Project Number
ComS 17-01
Project Title
Analysis and visualisation of Merlot tasting notes
Project Leader
Fischer, B
Institution
Stellenbosch University. Division of Computer Science
Team Members
Van Zyl, P
Project Description
Sensory data such as tasting notes and wine reviews capture the essence of “good” and “bad” wines – but only in aggregation: a single review may focus on specifics of an individual wine that is not characteristic for the varietal. It is thus necessary to analyse and aggregate these textual descriptions and to correlate them with (subjective) quality metrics such as ratings.

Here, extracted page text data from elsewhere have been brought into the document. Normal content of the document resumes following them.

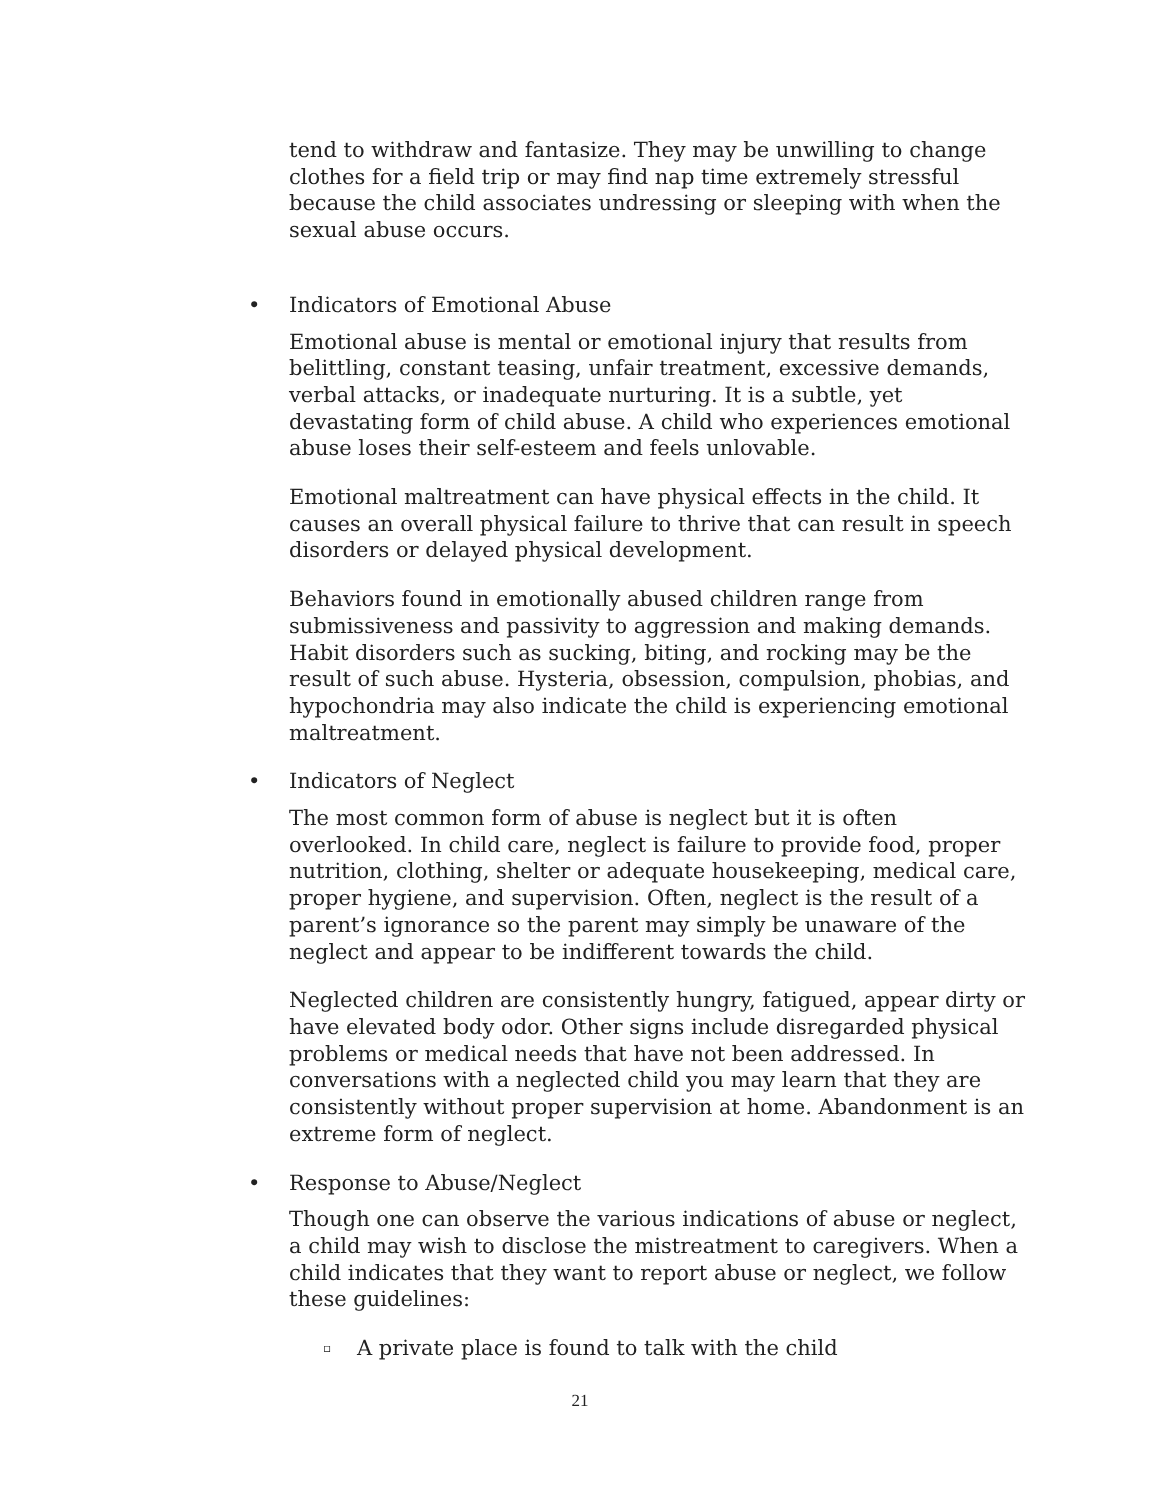tend to withdraw and fantasize. They may be unwilling to change clothes for a field trip or may find nap time extremely stressful because the child associates undressing or sleeping with when the sexual abuse occurs.
• Indicators of Emotional Abuse
Emotional abuse is mental or emotional injury that results from belittling, constant teasing, unfair treatment, excessive demands, verbal attacks, or inadequate nurturing. It is a subtle, yet devastating form of child abuse. A child who experiences emotional abuse loses their self-esteem and feels unlovable.
Emotional maltreatment can have physical effects in the child. It causes an overall physical failure to thrive that can result in speech disorders or delayed physical development.
Behaviors found in emotionally abused children range from submissiveness and passivity to aggression and making demands. Habit disorders such as sucking, biting, and rocking may be the result of such abuse. Hysteria, obsession, compulsion, phobias, and hypochondria may also indicate the child is experiencing emotional maltreatment.
• Indicators of Neglect
The most common form of abuse is neglect but it is often overlooked. In child care, neglect is failure to provide food, proper nutrition, clothing, shelter or adequate housekeeping, medical care, proper hygiene, and supervision. Often, neglect is the result of a parent’s ignorance so the parent may simply be unaware of the neglect and appear to be indifferent towards the child.
Neglected children are consistently hungry, fatigued, appear dirty or have elevated body odor. Other signs include disregarded physical problems or medical needs that have not been addressed. In conversations with a neglected child you may learn that they are consistently without proper supervision at home. Abandonment is an extreme form of neglect.
• Response to Abuse/Neglect
Though one can observe the various indications of abuse or neglect, a child may wish to disclose the mistreatment to caregivers. When a child indicates that they want to report abuse or neglect, we follow these guidelines:
▫ A private place is found to talk with the child
21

However, in order to identify dominant characteristics that correlate with the different rating categories, it is necessary to aggregate along different dimensions (e.g., origin, vintage, …).
We used the ConceptCloud (http://conceptcloud.herokuapp.com/) data exploration tool to analyze the reviews of all single-varietal Merlots in Platter’s By Diners Club South AfricanWine Guides from 2003 to 2016. We extracted the relevant fields (primarily origin, vintage, star rating, and the free-text review) for each wine from the SQL database, and used the Stanford corenlp natural language processing system to extract meaningful phrases from the review texts. We manually cleaned these phrases before we built a formal context table and used the ConceptCloud system to explore this data set. In particular, we constructed and analyzed word clouds that show the distribution of vintages, origins, and taste description phrases within the different rating categories.
We confirmed that ConceptCloud is stable enough to handle data sets such as the one analyzed here. We saw no obstacles to scaling this up to larger collections, e.g., the full set of wine reviews for all varietals. We identified several characteristic traits of both “good” resp. “bad” Merlots; these are detailed in Sections 5.3 and 5.4 of the attached technical report.
We identified several smaller shortcomings with ConceptCloud’s original visualization and implemented some improvements already. We found that the natural language processing component, however, needs substantial improvements to extract more information (in particular, more consistent key phrases) from the reviews. We suggest to integrate the phrase extraction with an ontology, taxonomy, or controlled vocabulary to achieve this. We suggest to integrate more data sources into the underlying data set that was used to build the formal context table; in particular, we suggest to re-integrate barrelling information (which we purposefully excluded because it interferes with the taste descriptors), because the barrelling process is under immediate control of the wine maker. We could also integrate chemical analysis data, where available.